[Exercise goal] Determine how many lines in the records below include the word "ring" and output that number alone.

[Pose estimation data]
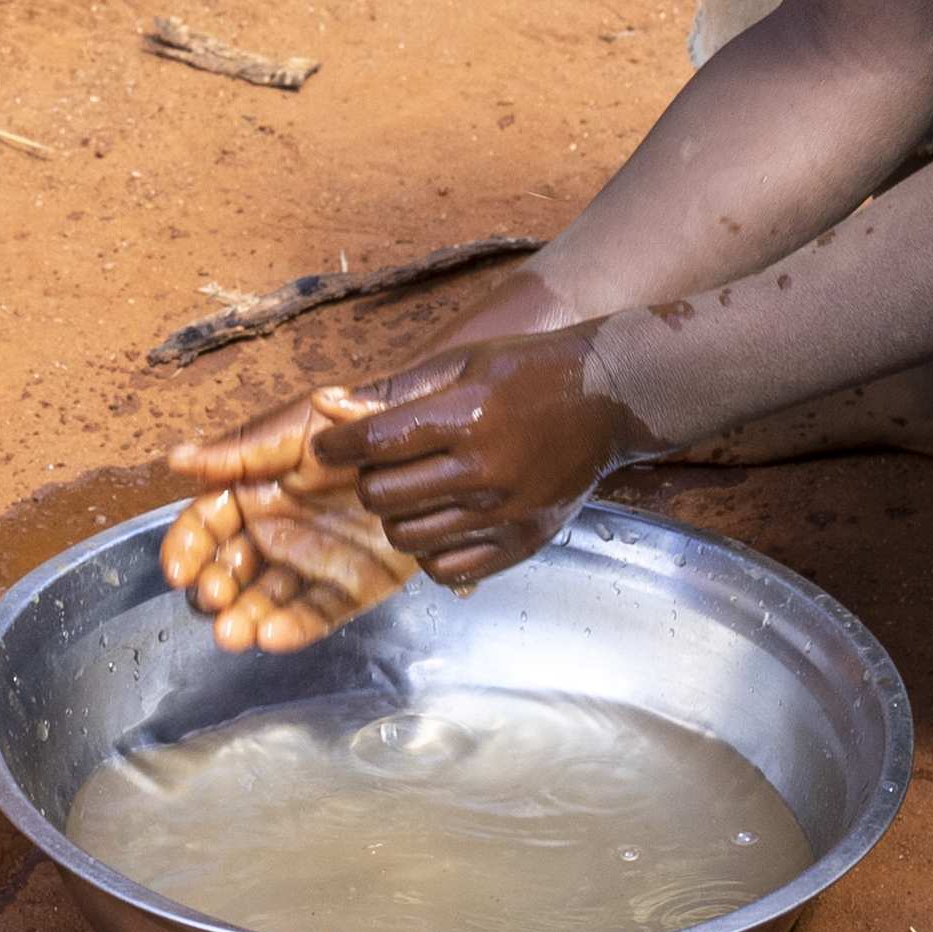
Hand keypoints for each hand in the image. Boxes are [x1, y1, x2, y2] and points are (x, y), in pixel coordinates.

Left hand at [157, 324, 648, 639]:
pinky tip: (439, 523)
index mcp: (465, 416)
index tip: (328, 447)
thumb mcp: (461, 362)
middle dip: (366, 481)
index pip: (373, 443)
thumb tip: (325, 405)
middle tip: (379, 467)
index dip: (336, 447)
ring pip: (407, 538)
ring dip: (395, 517)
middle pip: (382, 496)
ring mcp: (505, 512)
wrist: (607, 398)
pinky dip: (430, 551)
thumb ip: (393, 391)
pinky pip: (447, 569)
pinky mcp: (522, 543)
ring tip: (411, 493)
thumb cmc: (527, 372)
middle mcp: (484, 470)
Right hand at [161, 452, 413, 653]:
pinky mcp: (354, 585)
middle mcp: (278, 530)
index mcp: (255, 491)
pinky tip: (273, 637)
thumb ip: (239, 451)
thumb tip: (177, 460)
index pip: (208, 523)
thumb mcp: (295, 429)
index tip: (178, 570)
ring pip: (270, 599)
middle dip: (216, 590)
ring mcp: (315, 561)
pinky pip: (320, 613)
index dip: (188, 547)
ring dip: (247, 618)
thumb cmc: (354, 429)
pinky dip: (295, 629)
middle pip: (233, 570)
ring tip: (235, 633)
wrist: (423, 444)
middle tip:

[Result for this task] 8